# Stihl 660M Question



## HomeBody (Apr 9, 2012)

I recently ordered a Stihl 660 Magnum to go with my Logosol M7. I told them it was for milling and I wanted a 28" bar and an .050 chain. They said no problem. When it arrived, it had the 28" bar but with an .063 chain. They said they could not get an .050 chain/bar setup from Stihl. 

My question: Can I put an .050 chain on the bar that came with the saw or do I need a bar specifically for .050 chain? I'm assuming I need a new bar as well as a new chain.

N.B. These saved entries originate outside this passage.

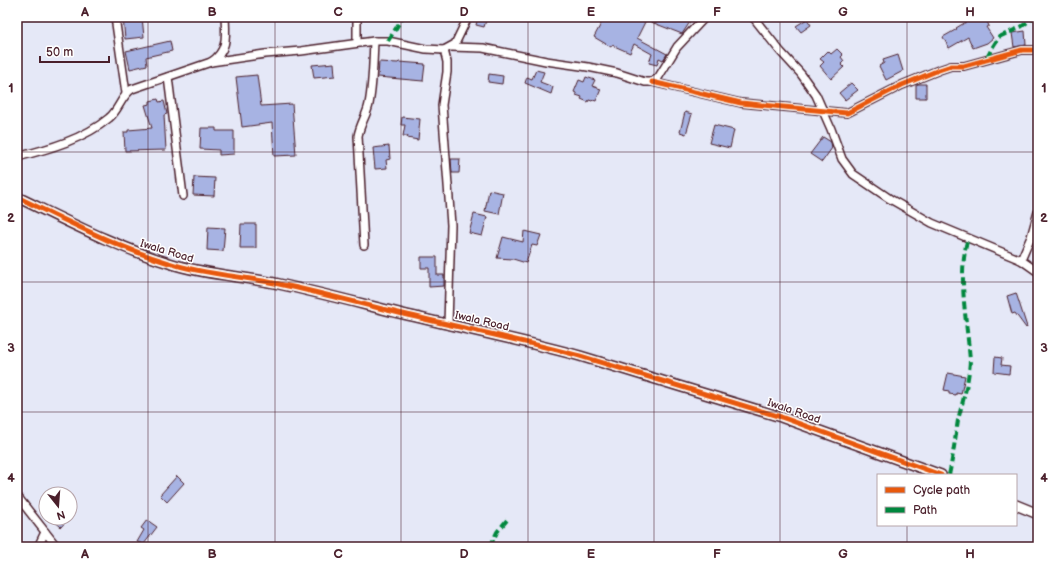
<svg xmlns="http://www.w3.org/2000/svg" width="1055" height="564" viewBox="0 0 1055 564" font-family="'Balsamiq Sans',sans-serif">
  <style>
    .building { fill: #a7b3e3; stroke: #4a1f2b }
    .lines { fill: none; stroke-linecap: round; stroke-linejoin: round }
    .minor-casing { stroke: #4a1f2b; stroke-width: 10 }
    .tertiary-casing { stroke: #4a1f2b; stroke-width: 12 }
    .minor { stroke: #fff; stroke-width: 7 }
    .tertiary { stroke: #fff; stroke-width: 9 }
    .quiet { stroke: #00873e; stroke-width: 4; stroke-dasharray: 8 4; stroke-linecap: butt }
    .cycleway-casing { stroke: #fff; stroke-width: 8 }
    .cycleway { stroke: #e8590c; stroke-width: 5 }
    .grid { fill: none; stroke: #4a1f2b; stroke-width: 1; stroke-opacity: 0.55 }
    .labels { text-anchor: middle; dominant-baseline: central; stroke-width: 3; stroke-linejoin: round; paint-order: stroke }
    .street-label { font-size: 11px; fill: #4a1f2b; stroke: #fff }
    .neatline { fill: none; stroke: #4a1f2b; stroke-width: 1.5 }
    .grid-label { font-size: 13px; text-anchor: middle; font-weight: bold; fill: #4a1f2b }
  </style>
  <rect width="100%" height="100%" fill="#e5e8f7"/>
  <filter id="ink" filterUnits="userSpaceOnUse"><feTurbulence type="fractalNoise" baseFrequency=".025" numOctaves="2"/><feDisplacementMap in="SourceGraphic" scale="8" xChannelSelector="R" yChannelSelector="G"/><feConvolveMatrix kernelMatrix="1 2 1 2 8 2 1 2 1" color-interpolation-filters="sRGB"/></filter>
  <g filter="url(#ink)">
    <g class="building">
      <polygon points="123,17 142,17 144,37 125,39"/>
      <polygon points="478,17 487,17 484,27 476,25"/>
      <polygon points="590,17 692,17 688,25 682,34 646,20 637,38 667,54 663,60 659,58 657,65 649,63 652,54 634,44 630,53 612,45 611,47 594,37 602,22"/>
      <polygon points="963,17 985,17 989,26 986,27 993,38 987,43 973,48 968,37 949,48 943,37 957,29 956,28 966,22"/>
      <polygon points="807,19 811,25 801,32 796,26"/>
      <polygon points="1025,31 1026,45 1014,47 1012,33"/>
      <polygon points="170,41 172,51 146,57 147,65 130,69 126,51"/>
      <polygon points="837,49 843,55 841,57 844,61 841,64 844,67 831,79 820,66 824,62 820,59 828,51 831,54"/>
      <polygon points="898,55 903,71 886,80 879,66 884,63 883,60"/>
      <polygon points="379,62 398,63 399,62 425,64 423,81 378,77"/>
      <polygon points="334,63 335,76 314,78 312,65"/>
      <polygon points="536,70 544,72 540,82 553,87 551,94 525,83 527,77 532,79"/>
      <polygon points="489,74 503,76 502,84 488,82"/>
      <polygon points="257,75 261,106 292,104 296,155 274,156 272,123 242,127 236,77"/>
      <polygon points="586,77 595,80 592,86 601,89 596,101 593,100 592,101 589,100 588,102 581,99 582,97 576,95 576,93 574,92 579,80 584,82"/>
      <polygon points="851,83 858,90 845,100 839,93"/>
      <polygon points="918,84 926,84 926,98 916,98 916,85"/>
      <polygon points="158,99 159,102 164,101 167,114 164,115 166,150 125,151 124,132 128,132 128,130 152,128 145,105 150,104 150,101"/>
      <polygon points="685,112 692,114 686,134 680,132"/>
      <polygon points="402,117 420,119 418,140 407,138 408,136 403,136 405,125 401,125"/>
      <polygon points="714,125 734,130 730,148 709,143"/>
      <polygon points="201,128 216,128 216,131 234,131 234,154 219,155 219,150 200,149"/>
      <polygon points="823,137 831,142 832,148 822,162 810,154"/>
      <polygon points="389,146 390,159 386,160 387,168 375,169 373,148"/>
      <polygon points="451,159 460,159 459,173 452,173"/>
      <polygon points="194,177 215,178 214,196 193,195"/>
      <polygon points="489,190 503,193 499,214 485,211"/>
      <polygon points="474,214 487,217 482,236 469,233"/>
      <polygon points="241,224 256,224 256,248 240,248"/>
      <polygon points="208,227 225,228 223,251 207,250"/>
      <polygon points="524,231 541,235 537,246 532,245 526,263 513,259 497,258 503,237 523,242"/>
      <polygon points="421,257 437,257 437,275 444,275 444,286 429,287 429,268 421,268"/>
      <polygon points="1016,293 1027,327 1026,328 1015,313 1012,314 1007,296"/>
      <polygon points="995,357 1002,358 1001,365 1010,366 1009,374 994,372"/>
      <polygon points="948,373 965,376 961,394 956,393 956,395 949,394 949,391 944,390"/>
      <polygon points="177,476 184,483 167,502 160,495"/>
      <polygon points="51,518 69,518 61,527"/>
      <polygon points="147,520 157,527 144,544 137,542 144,530 141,528"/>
    </g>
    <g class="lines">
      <g class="minor-casing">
        <g id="minor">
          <polyline points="115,17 126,93"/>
          <polyline points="753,17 780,51 801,74 816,95 831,129 842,159 853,174 890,199 932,223 1021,260 1038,272"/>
          <polyline points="357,43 357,17"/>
          <polyline points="451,47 483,48 546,61 588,67 617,73 645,82 652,82 658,78 677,47 705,17"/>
          <polyline points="444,50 447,62 447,72 442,105 451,225 448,324"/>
          <polyline points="211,62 265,54 301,51 374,41 388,41 426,49 444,50 455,44 468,17"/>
          <polyline points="168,77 183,196"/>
          <polyline points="652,82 741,103 847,113 902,85 939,70 951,66 964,66 1022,50 1038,50"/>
          <path d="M17,157C49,149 84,139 109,118C119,110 121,96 132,89L211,62C228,51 226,36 225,17"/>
          <path d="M364,245L358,136C360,124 367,115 369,104C373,83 373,62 374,41"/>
          <polyline points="1021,260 1031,237 1038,212"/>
          <polyline points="17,496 57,547"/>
          <polyline points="38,547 45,532"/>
        </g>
      </g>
      <g class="tertiary-casing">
        <g id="tertiary">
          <path d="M17,197C67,221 116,247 169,263C205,275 243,276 279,284C321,293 362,304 403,314C462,328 521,340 580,356L781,417L941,475"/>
          <polyline points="1016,505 1038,514"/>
        </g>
      </g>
      <use href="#minor" class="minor"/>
      <use href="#tertiary" class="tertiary"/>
      <g class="quiet">
        <polyline points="388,41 403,17"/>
        <polyline points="987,58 992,48 999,37 1021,27 1034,17"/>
        <path d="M949,475C953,457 955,439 958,420C963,400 969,381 970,360C967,322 957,274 968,238"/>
        <polyline points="490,547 497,532 507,520"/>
      </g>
      <g class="cycleway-casing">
        <g id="cycleway">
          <polyline points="652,82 741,103 847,113 902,85 939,70 951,66 964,66 1022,50 1038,50"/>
          <path d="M17,197C67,221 116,247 169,263C205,275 243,276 279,284C321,293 362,304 403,314C462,328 521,340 580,356L781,417L941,475"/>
        </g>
      </g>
      <use href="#cycleway" class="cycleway"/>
    </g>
  </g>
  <path class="grid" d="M148,17V547M275,17V547M401,17V547M528,17V547M654,17V547M780,17V547M907,17V475M17,152H1038M17,282H1038M17,412H1038M907,525V547"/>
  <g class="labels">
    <g class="street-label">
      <text transform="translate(167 251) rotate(17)">Iwala Road</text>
      <text transform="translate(482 321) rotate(13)">Iwala Road</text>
      <text transform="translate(794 411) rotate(19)">Iwala Road</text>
    </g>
  </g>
  <rect width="1055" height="564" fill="none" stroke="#fff" stroke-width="44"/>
  <rect x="877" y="474" width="140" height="52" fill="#ffffff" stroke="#b7a5aa"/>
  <rect x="885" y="487" width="20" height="6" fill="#e8590c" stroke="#b7a5aa"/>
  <text x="913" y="494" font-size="12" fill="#4a1f2b">Cycle path</text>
  <rect x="885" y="507" width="20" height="6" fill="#00873e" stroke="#b7a5aa"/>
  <text x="913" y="514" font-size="12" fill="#4a1f2b">Path</text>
  <g transform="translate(58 506) rotate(163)"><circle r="19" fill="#ffffff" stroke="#b7a5aa"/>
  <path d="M0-3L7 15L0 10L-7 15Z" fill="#4a1f2b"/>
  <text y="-6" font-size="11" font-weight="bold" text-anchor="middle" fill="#4a1f2b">N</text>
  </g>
  <path d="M40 56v6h69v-6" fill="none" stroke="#4a1f2b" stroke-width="2"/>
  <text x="46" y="56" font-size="12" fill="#4a1f2b" stroke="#ffffff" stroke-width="3" paint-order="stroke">50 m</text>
  <rect x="22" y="22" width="1011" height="520" class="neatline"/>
  <g class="grid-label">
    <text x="85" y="16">A</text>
    <text x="212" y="16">B</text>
    <text x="338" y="16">C</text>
    <text x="464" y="16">D</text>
    <text x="591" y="16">E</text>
    <text x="717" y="16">F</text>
    <text x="843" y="16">G</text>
    <text x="970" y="16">H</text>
    <text x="11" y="92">1</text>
    <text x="1044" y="92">1</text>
    <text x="11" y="222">2</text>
    <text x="1044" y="222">2</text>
    <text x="11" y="352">3</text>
    <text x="1044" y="352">3</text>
    <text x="11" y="482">4</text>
    <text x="1044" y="482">4</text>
    <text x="85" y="558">A</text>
    <text x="212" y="558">B</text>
    <text x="338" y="558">C</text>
    <text x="464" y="558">D</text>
    <text x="591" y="558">E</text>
    <text x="717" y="558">F</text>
    <text x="843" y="558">G</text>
    <text x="970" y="558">H</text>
  </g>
</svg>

I found a listing for an Oregon bar and Oregon .050 chain for my saw. Would these be good choices? 

Thanks, Gary


----------



## woodtickgreg (Apr 9, 2012)

Correct, you would need a new bar and chain, and possibly a new sprocket for the clutch also. Most of the new commercial saws run an oregon style clutch drum with replacable drive sprockets so the sprocket only can be replaced instead of the whole clutch drum when they wear. But if it was me I would just run the bigger chain for milling, it will hold up better to the rigors of milling, less stretch etc.


----------



## SawTroll (Jun 12, 2012)

Is the .050 chain you want to use regular 3/8", or is it 3/8" Picco.

The bars and drive sprockets are different between those.


----------